Apesar de fazer concessões em pontos polêmicos para conquistar apoio na Câmara, o deputado Samuel Moreira (PSDB-SP) manteve em seu relatório na comissão especial o eixo central da reforma da Previdência apresentada pelo governo Jair Bolsonaro. Pilares como a idade mínima para se aposentar, fórmula de cálculo para obtenção de benefício e uma transição em dez anos, mas com variadas regras sem atingir um grande número de trabalhadores, estão preservados. O texto foi divulgado ontem em Brasília.
A comissão especial analisa a PEC (Proposta de Emenda à Constituição) elaborada pela equipe do ministro da Economia, Paulo Guedes. A idade mínima ficou em 65 anos, se homem, e 62 anos, se mulher, tanto para a iniciativa privada (Regime Geral de Previdência Social) como para o setor público (Regime Próprio de Previdência Social).
Em relação aos trabalhadores ligados ao regime geral, atendidos pelo INSS (Instituto Nacional do Seguro Social), as regras de cálculo do benefício com base na média salarial seguem mais rígidas, como queria o governo. Hoje, o valor da aposentadoria é calculado com base na média dos 80% maiores salários desde julho de 1994 – os 20% menores são descartados.
Se a reforma for aprovada no Congresso como está, a média será calculada sobre 100% dos salários desde o início do Plano Real. A regra diminui de 20% a 30% a renda de quem vai se aposentar.
O advogado Rômulo Saraiva diz que a nova versão da reforma concentra a essência do texto original do governo. “Forma de cálculo, limite etário, regra de transição e regra de cumulação praticamente não tiveram impacto”, diz.
Entre as concessões feitas pelo relator estão retirada da capitalização da proposta, preservação das regras atuais do BPC (benefício para idosos carentes) e regras mais amenas para trabalhadores rurais. Foi garantido ainda um tempo de contribuição menor para as mulheres conseguirem o benefício. Atendendo a um pedido da bancada feminina, o relator propôs alívio para trabalhadoras do setor privado.

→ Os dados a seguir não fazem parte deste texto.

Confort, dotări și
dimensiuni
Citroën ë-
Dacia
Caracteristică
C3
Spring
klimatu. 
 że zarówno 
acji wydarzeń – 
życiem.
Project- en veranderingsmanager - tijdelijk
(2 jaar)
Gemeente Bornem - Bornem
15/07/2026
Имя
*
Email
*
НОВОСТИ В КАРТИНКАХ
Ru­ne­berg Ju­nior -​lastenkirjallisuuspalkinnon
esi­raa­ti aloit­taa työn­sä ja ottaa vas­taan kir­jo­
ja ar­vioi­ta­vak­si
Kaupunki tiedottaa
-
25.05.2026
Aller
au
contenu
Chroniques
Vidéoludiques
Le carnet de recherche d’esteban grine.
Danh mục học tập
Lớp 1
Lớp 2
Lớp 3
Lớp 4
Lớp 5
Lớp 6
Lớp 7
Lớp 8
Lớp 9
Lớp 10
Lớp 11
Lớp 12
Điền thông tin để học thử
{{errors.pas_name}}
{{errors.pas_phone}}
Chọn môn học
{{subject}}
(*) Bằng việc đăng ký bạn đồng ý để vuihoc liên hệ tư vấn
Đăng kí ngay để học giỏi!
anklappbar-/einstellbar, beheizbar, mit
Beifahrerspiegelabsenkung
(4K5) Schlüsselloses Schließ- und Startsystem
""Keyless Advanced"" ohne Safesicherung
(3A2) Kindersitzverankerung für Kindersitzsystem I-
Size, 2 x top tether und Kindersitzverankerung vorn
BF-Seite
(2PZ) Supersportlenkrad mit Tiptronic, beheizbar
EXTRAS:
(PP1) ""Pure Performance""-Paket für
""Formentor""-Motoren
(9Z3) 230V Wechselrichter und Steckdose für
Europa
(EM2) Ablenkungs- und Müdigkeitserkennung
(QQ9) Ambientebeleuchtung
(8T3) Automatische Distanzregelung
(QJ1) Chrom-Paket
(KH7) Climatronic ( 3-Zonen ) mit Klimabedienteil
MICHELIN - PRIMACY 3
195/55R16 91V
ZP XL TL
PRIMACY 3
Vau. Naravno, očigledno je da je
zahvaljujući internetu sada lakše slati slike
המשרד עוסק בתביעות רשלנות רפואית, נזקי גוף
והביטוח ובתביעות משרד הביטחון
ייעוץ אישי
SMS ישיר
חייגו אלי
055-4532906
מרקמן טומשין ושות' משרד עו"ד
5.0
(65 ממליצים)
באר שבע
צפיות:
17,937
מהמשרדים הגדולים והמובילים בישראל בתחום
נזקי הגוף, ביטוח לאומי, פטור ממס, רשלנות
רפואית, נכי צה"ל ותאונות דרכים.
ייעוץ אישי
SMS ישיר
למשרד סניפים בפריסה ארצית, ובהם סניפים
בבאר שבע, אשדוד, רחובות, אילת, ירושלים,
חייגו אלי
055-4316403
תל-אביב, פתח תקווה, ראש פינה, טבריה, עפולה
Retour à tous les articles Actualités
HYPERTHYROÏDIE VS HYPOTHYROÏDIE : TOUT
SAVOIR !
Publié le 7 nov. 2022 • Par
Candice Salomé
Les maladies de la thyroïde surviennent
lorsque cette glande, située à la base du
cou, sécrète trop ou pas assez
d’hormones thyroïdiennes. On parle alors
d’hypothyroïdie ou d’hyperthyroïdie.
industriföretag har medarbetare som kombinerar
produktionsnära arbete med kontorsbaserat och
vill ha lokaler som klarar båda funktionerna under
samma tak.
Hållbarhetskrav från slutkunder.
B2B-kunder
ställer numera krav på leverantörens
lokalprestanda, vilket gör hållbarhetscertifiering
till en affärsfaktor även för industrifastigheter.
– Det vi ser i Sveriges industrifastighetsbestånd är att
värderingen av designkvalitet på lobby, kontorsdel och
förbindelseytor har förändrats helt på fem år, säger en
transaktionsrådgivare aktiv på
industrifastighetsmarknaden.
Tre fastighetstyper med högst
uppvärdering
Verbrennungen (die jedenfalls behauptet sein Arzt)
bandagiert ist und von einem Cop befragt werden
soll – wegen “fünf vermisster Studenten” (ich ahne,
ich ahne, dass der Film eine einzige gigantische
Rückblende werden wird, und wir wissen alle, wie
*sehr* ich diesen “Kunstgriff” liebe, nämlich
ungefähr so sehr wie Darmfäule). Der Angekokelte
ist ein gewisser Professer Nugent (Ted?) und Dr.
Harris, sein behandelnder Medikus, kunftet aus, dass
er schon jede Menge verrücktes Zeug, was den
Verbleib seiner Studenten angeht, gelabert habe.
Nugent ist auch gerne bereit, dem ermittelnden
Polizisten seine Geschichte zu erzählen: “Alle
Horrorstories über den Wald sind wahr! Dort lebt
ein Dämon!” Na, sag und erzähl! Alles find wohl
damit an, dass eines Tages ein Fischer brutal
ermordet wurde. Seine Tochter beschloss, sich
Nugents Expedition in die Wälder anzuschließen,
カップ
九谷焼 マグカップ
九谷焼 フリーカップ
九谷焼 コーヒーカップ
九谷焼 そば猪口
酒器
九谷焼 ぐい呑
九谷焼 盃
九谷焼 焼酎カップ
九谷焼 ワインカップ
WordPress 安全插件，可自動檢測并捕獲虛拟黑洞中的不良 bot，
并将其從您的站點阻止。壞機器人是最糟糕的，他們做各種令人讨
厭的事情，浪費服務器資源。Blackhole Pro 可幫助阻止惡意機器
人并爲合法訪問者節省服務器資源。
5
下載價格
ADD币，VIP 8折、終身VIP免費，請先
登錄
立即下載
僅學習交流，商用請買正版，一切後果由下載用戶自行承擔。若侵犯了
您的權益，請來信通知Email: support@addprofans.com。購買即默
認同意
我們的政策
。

Em vez aumentar o tempo mínimo de contribuição para 20 anos, esse período recuou para 15 anos. Para os homens, os 20 anos foram mantidos.
“Do ponto de vista das mulheres, é uma medida correta, mas acho que deveria ter trazido a mesma regra para os homens”, diz Clemente Ganz Lucio, do Dieese (Departamento Intersindical de Estatística e Estudos Socioeconômicos).
TRANSIÇÃO
A transição – que contém critérios para a concessão de benefícios daqueles que estão próximos de se aposentar- também teve mudanças.No caso da iniciativa privada, já havia três sistemas. Moreira criou uma fórmula adicional. No caso do funcionalismo, Bolsonaro propôs apenas uma regra. Com a de Moreira, são duas transições.
A medida reduziu a economia com a reforma em cerca de R$ 100 bilhões. Porém, o especialista em cálculos previdenciários Newton Conde minimiza o impacto na arrecadação e diz que não há efeito significativo em relação a possíveis vantagens para trabalhadores.
“Antes de atingir os critérios que estão no relatório, o segurado provavelmente já vai ter o direito à aposentadoria por meio de uma das transições propostas pelo governo”, afirma Conde.
O relatório apresentado por Moreira também acaba com a possibilidade de punir juízes e procuradores com aposentadoria compulsória.
PRINCIPAIS MUDANÇAS NO TEXTO
Idade mínima para trabalhador urbano
Proposta do governo: a idade mínima de 62 anos para mulheres e de 65 anos para homens após o período de transição, com tempo mínimo de contribuição de 20 anos para ambos os sexos.
Relatório: idades mínimas mantidas, com tempo de contribuição de 20 anos para homens e 15 anos para as mulheres.
Capitalização
Proposta do governo: Constituição viria com autorização para lei complementar que instituirá o regime de capitalização.
Relatório: proposta retirada.
Benefício de Prestação Continuada (BPC)
Proposta do governo: idosos de baixa renda receberiam R$ 400 a partir dos 60 anos, alcançando um salário mínimo somente a partir dos 70.
Relatório: proposta retirada, com manutenção de um salário mínimo para idosos pobres a partir dos 65 anos.
Estados e municípios
Proposta do governo: PEC valeria automaticamente para servidores dos estados e dos municípios, sem necessidade de aprovação pelos Legislativos locais.
Relatório: retirada de estados e municípios da PEC, com a possibilidade de reinclusão dos governos locais por meio de emenda na comissão especial ou no Plenário da Câmara.